__PROBLEM REQUIREMENTS__: A faithful, complete transcription of the listing is required.

Segment Open

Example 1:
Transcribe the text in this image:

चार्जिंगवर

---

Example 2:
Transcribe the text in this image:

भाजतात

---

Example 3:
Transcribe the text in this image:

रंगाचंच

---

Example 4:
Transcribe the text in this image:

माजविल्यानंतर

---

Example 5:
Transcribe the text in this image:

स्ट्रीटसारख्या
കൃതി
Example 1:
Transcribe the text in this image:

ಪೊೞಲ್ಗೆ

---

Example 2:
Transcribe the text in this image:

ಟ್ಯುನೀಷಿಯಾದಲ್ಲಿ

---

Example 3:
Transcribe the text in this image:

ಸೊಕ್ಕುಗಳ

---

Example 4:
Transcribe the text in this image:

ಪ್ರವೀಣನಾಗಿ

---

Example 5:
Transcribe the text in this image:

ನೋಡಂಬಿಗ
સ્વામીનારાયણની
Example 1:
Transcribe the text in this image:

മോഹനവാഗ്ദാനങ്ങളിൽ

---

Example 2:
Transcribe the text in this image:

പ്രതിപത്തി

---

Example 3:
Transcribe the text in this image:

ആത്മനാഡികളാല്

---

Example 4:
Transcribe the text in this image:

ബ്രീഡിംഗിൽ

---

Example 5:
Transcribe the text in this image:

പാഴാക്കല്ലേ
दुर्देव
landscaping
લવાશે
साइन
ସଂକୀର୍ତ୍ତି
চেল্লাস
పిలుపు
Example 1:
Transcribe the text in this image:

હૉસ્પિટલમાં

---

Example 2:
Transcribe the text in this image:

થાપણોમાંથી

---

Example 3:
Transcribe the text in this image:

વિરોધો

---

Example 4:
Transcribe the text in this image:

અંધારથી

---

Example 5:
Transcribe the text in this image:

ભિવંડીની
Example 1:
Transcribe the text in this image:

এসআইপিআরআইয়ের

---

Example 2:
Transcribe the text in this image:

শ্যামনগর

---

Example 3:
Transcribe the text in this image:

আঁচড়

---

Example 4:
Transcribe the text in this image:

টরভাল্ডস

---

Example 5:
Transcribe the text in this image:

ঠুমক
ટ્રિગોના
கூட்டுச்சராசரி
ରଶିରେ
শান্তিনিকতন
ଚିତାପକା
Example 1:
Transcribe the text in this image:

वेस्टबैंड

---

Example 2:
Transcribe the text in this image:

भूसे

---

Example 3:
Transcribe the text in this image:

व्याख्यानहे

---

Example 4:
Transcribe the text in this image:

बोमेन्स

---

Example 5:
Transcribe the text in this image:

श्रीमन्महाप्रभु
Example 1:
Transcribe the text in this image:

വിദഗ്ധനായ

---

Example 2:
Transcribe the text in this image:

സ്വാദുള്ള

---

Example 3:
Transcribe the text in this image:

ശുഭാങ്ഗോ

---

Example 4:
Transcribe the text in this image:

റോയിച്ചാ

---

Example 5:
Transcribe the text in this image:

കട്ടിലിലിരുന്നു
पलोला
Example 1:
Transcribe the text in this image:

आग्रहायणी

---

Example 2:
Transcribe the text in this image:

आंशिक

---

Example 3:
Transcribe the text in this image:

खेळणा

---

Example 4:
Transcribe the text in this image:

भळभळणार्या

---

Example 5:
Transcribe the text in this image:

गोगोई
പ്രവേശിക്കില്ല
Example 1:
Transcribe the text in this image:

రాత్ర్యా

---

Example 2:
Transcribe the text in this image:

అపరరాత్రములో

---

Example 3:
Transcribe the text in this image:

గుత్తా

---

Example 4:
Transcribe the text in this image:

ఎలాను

Segment Closed

__RESPONSE TO THE TASK__:
Example 1:
Transcribe the text in this image:

चार्जिंगवर

---

Example 2:
Transcribe the text in this image:

भाजतात

---

Example 3:
Transcribe the text in this image:

रंगाचंच

---

Example 4:
Transcribe the text in this image:

माजविल्यानंतर

---

Example 5:
Transcribe the text in this image:

स्ट्रीटसारख्या
കൃതി
Example 1:
Transcribe the text in this image:

ಪೊೞಲ್ಗೆ

---

Example 2:
Transcribe the text in this image:

ಟ್ಯುನೀಷಿಯಾದಲ್ಲಿ

---

Example 3:
Transcribe the text in this image:

ಸೊಕ್ಕುಗಳ

---

Example 4:
Transcribe the text in this image:

ಪ್ರವೀಣನಾಗಿ

---

Example 5:
Transcribe the text in this image:

ನೋಡಂಬಿಗ
સ્વામીનારાયણની
Example 1:
Transcribe the text in this image:

മോഹനവാഗ്ദാനങ്ങളിൽ

---

Example 2:
Transcribe the text in this image:

പ്രതിപത്തി

---

Example 3:
Transcribe the text in this image:

ആത്മനാഡികളാല്

---

Example 4:
Transcribe the text in this image:

ബ്രീഡിംഗിൽ

---

Example 5:
Transcribe the text in this image:

പാഴാക്കല്ലേ
दुर्देव
landscaping
લવાશે
साइन
ସଂକୀର୍ତ୍ତି
চেল্লাস
పిలుపు
Example 1:
Transcribe the text in this image:

હૉસ્પિટલમાં

---

Example 2:
Transcribe the text in this image:

થાપણોમાંથી

---

Example 3:
Transcribe the text in this image:

વિરોધો

---

Example 4:
Transcribe the text in this image:

અંધારથી

---

Example 5:
Transcribe the text in this image:

ભિવંડીની
Example 1:
Transcribe the text in this image:

এসআইপিআরআইয়ের

---

Example 2:
Transcribe the text in this image:

শ্যামনগর

---

Example 3:
Transcribe the text in this image:

আঁচড়

---

Example 4:
Transcribe the text in this image:

টরভাল্ডস

---

Example 5:
Transcribe the text in this image:

ঠুমক
ટ્રિગોના
கூட்டுச்சராசரி
ରଶିରେ
শান্তিনিকতন
ଚିତାପକା
Example 1:
Transcribe the text in this image:

वेस्टबैंड

---

Example 2:
Transcribe the text in this image:

भूसे

---

Example 3:
Transcribe the text in this image:

व्याख्यानहे

---

Example 4:
Transcribe the text in this image:

बोमेन्स

---

Example 5:
Transcribe the text in this image:

श्रीमन्महाप्रभु
Example 1:
Transcribe the text in this image:

വിദഗ്ധനായ

---

Example 2:
Transcribe the text in this image:

സ്വാദുള്ള

---

Example 3:
Transcribe the text in this image:

ശുഭാങ്ഗോ

---

Example 4:
Transcribe the text in this image:

റോയിച്ചാ

---

Example 5:
Transcribe the text in this image:

കട്ടിലിലിരുന്നു
पलोला
Example 1:
Transcribe the text in this image:

आग्रहायणी

---

Example 2:
Transcribe the text in this image:

आंशिक

---

Example 3:
Transcribe the text in this image:

खेळणा

---

Example 4:
Transcribe the text in this image:

भळभळणार्या

---

Example 5:
Transcribe the text in this image:

गोगोई
പ്രവേശിക്കില്ല
Example 1:
Transcribe the text in this image:

రాత్ర్యా

---

Example 2:
Transcribe the text in this image:

అపరరాత్రములో

---

Example 3:
Transcribe the text in this image:

గుత్తా

---

Example 4:
Transcribe the text in this image:

ఎలాను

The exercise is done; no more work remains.